New York City Comptroller Scott M. Stringer says President Donald Trump's tweets are "idiotic," "harmful," "embarrassing," and "not presidential," but he's against curbing them; he also says the tweets have become the best mobilizing tool for opposition to Trump's administration and to the Republicans.

Trump Wednesday signed two executive orders, including for the construction of the wall between the U.S. and Mexico and vowed a "crackdown" on so-called sanctuary cities like New York that offer relief to immigrants. (Separately, Trump tweeted today that if Mexico isn't willing to pay for the wall his scheduled Jan. 31 meeting with President Enrique Pena Nieto should be cancelled).

Asked whether some of Trump's tweets -- about sending troops to Chicago to quell urban violence, his promise to cut off federal funding to sanctuary cities, in addition to the one about the wall -- were of such concern that maybe Twitter should consider a "Trump Rule," Stringer paused for a few seconds before responding.

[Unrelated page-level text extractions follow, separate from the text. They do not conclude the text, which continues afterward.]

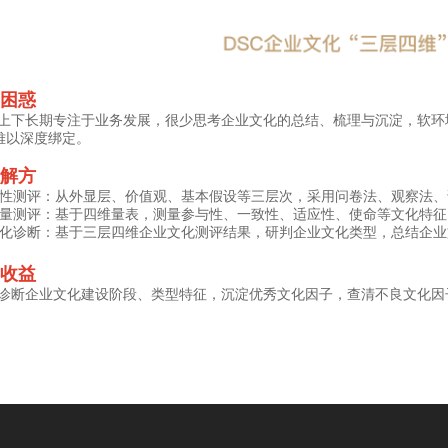
前困惑
司上下长期专注于业务发展，很少思考企业文化的总结、梳理与沉淀，软
难以深度绑定。
术解方
定性测评：从外显层、价值观、基本假设等三层次，采用问卷法、观察法
定量测评：基于四维量表，测量参与性、一致性、适应性、使命等文化特征
文化诊断：基于三层四维企业文化测评结果，研判企业文化类型，总结企
期收益
面诊断企业文化建设阶段、类型特征，沉淀优秀文化因子，查清不良文化因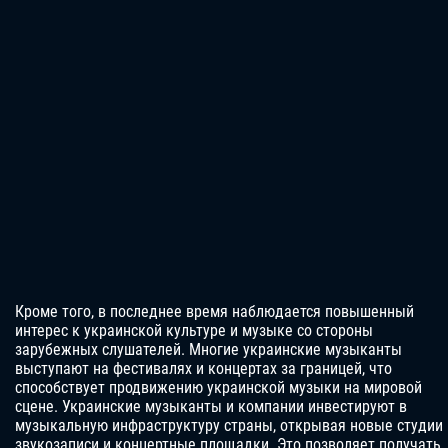
Кроме того, в последнее время наблюдается повышенный
интерес к украинской культуре и музыке со стороны
зарубежных слушателей. Многие украинские музыканты
выступают на фестивалях и концертах за границей, что
способствует продвижению украинской музыки на мировой
сцене. Украинские музыканты и компании инвестируют в
музыкальную инфраструктуру страны, открывая новые студии
звукозаписи и концертные площадки. Это позволяет получать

"A Trump rule, you may be on to something," he said, but then quickly continued: "Now look, I think the tweets are going to grow old as time goes on. I mean they are novel messages right now; they are harmful. Look he's entitled to free speech just like we are. So he has a right to be on Twitter. But it's unprofessional. It's not presidential."

Stringer spoke after he made a presentation today about the City's contingency plans to deal with the impact of any possible cuts to sanctuary cities. He addressed New York's community and ethnic media at the City University's Graduate School of Journalism, as part of a periodic " Newsmaker" engagement moderated by Errol Louis, who's also host of NY1 News' "Inside City Hall."

Stringer said New York could potentially lose up to $7 billion in federal funding but added that "I don't think we'll get anywhere close to that." Still, he added, of any cuts "It's going to be a challenge to our city and state budget potentially and I do think there has to be various scenarios to preserve the safety net and to make sure the city is whole."

"It's not helpful to whatever goals he has and quite frankly, it's mobilizing the country in a way that we never could have imagined," Stringer added, of Trump's tweets. "So the more he tweets the more people are mobilized. The more people get politically engaged, the more they say 'enough it enough.'"

Earlier while responding to a question from a member of the ethnic media about whether some of Trump's aggressive policies could spark upheavals and cause breakdown in law-and-order Stringer said, "We have to do everything that we can to preserve our democracy. To respect law."

He said one effective strategy for dealing with Trump is to follow Michelle Obama's suggestion -- "When they go low, we go high."

"I don't think we expected them to go quite so low so fast," Stringer continued. "But if we keep going high, alongside other strategies to deal with the people who are going low, I think we will get through this. I think we will get through this but this is going to be a very challenging time."

"No one has seen this," he continued, referring to Trump. "It's idiotic. The things he says or tweets. It is just an embarrassment for this country."

He said it was no wonder "no one showed up" to Trump's inauguration because even his supporters were now embarrassed.

Referring to the Republican retreat in Philadelphia that ended today, Stringer said "I wanna be in the room with some of those Republicans [who are probably saying] 'Oh, my God! What have we done?' It's unbelievable with Donald Trump. This is really a problem for them."

Ironically, Trump's tweets were backfiring and mobilizing opposition that could translate into electoral gains for Democrats in mid-term elections, Stringer said.

"One good election cycle could fix this," he said, adding that the Democrats could "take back the Senate," and "make a dent" on Congress.